- FRAGMENTO DEL DOCUMENTO:
☆ ☆ ☆ ☆
Entre el oficio y la profesión, el cartón.

Soy periodista, pero sería feliz arrastrando una manguera en la tierra mojada del parque todas las tardes. Preparar jugos naturales, limonadas menta/jengibre o repostería básica e instalarme con un cooler afuera del metro sin que me llevaran los pacos. Mi título no está colgado en ninguna pared (aunque creo que sólo los he visto si son de Ues tradicionales) y me empezó a interesar la comunicación desde que entendí que mi introversión me jugaría en contra en lo personal, lo social y en toda relación que quisiera construir a futuro.

A los 19 quedé embarazada y lo conté en Día de la Madre del 2007 con casi toda mi familia sentada en la mesa. Mi papá se desplomó mientras caminaba por el pasillo, mi mamá se lo llevó del brazo y yo nunca volví al departamento de María Luisa Santander.

Con la guata del porte de una sandía, mi primera casa fue en el subsuelo de un edificio antiguo en calle Huelén. Los muebles apenas cabían por la escalera de caracol, tan estrecha que no podían subir y bajar dos personas simultáneamente. Ahí terminé mi embarazo con 25 kilos más (3.645 de guagua y los otro 20, mucha comida y leche en polvo). En los pies unas hawaianas de hombre y en mi cuerpo rebosante un vestido negro con lunares blancos.

Congelé periodismo dos años y gracias al trabajo de secretaria de mi mamá retomé la Universidad. Cuatro de los cinco años fui a la clases con Martín. Hablo en plural, porque antes de las 8:30 tenía que dejarlo en el jardín infantil de Virginia Opazo y luego correr con el corazón apretado a República, después de esa última mirada que me daba desde una de las 10 cunas, llenas niños recién caminantes, con dientes diminutos y mejillas rosadas por las siestas.

Pasaron más de 8 años, me titulé y tengo casi dos años de experiencia como periodista. Quedé sin pega en Diciembre y me di Enero y Febrero para pasarlo con mi hijo y con Ella. Fueron sólo dos meses, pero la presión de no bajar de «la máquina» le da tintes de anormal al descanso, a estar con la familia o simplemente pensar hacia dónde quieres dirigir tu vida. En ese momento me dije: «Hay ene periodistas buscando. Tengo al menos para 6 meses para encontrar otro trabajo», así que tiré CVs para TODO.
☆ ☆ ☆ ☆
- SECCIÓN DE DATOS:
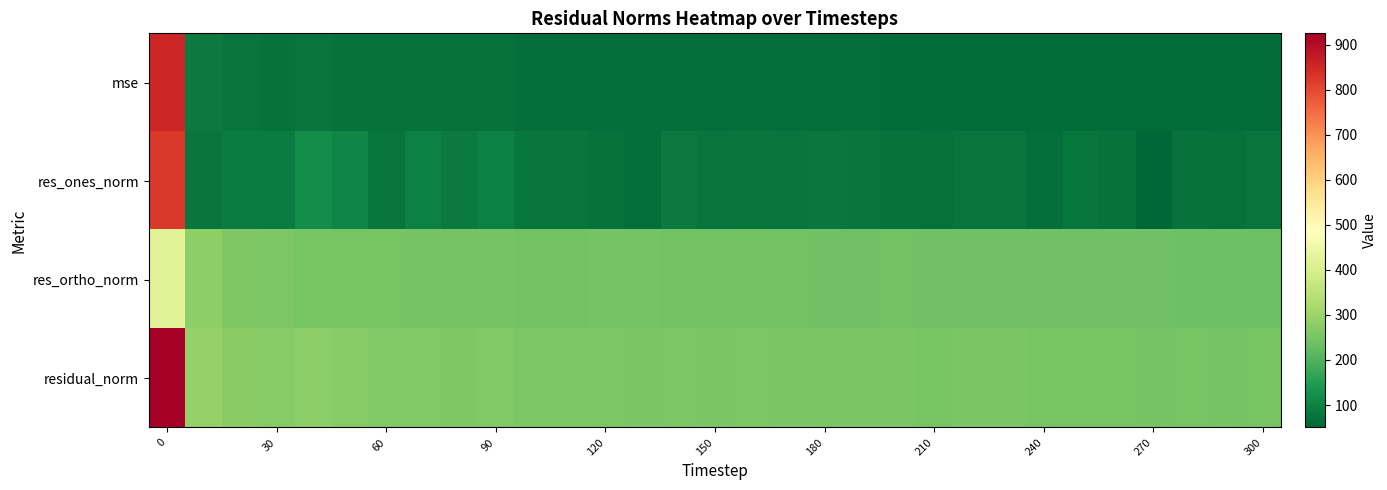

At how many categories does at least one series exceed 912?

1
☆ ☆ ☆ ☆
- TAREAS POR RESOLVER:
A: Transcribe el tramo del relato sobre el periodismo y la maternidad que va desde "Soy periodista, pero" hasta "construir a futuro.".
B: Escribe la continuación del relato sobre el periodismo y la maternidad a partir del punto en que termina.

- RESPUESTAS EN ORDEN:
A:
Soy periodista, pero sería feliz arrastrando una manguera en la tierra mojada del parque todas las tardes. Preparar jugos naturales, limonadas menta/jengibre o repostería básica e instalarme con un cooler afuera del metro sin que me llevaran los pacos. Mi título no está colgado en ninguna pared (aunque creo que sólo los he visto si son de Ues tradicionales) y me empezó a interesar la comunicación desde que entendí que mi introversión me jugaría en contra en lo personal, lo social y en toda relación que quisiera construir a futuro.

B:
Hoy es mi último día de vendedora en una tienda de llena de frutas, verduras y productos muy gourmet. Me acostumbré al olor a albahaca, menta, cilantro y perejil; a tocar cada fruta a primera hora para hacer el inventario. Separar la «merma»de lo bueno, alinear la mercadería en sus canastos y terminar el día con las manos como lija y las uñas negras.

No quiero dejar de comprar la marraqueta caliente en la panadería de la esquina, con «una» de jamón y de queso. O los calzones rotos a $250 que siempre venían con yapa. 

Pero lo que más voy a extrañar es a los clientes que saludaba cada vez que entraban a comprar. «Hola, ¿Anda buscando algo especial? Dígame si le paso una bolsa o la ayudo con un canasto por si tiene que comprar varias cosas», «Cualquier cosa que necesite, me avisa». Era difícil no convertirse en un autómata, pero al paso de los días las caras se repetían y el intercambio de palabras fluía con más naturalidad.

Estaban los parcos que con el ceño fruncido te decían»No, muchas gracias» y compraban silenciosos, sin ayuda. Los jubilados y sus infinitas monedas en bolsitas de plástico y chaucheras de cuero (amor a ellos por ayudarnos con el»sencillo»). Las abuelas y los abuelos que llevaban un tomate, una papa, una cebolla y que aprovechaban la compra para mantener, tal vez, la única conversación del día con nosotros.

Los viejos de nariz respingada, siempre escandalizados por el aumento de la delincuencia en el barrio. Algunos amables, otros que ni te miraban cuando los saludabas. Las señoras de peinados rígidos, voluminosos y maquillaje marcado. Listas para encarar hasta el más común de los días como las señoras bien parecidas que son, dignas hasta la muerte.

Las asesoras del hogar, que nunca se iban sin la boleta. Algunas de mi edad y otras incluso mayores que mi mamá, no necesitaban mayor guía para un sencillo y habitual proceso de compra. Pareciera que sus ganas de servir traspasaban los límites de la casa de lo los patrones y mostraban agradecimiento con palabras – pero más con los ojos – a cada gesto de amabilidad de nuestra parte.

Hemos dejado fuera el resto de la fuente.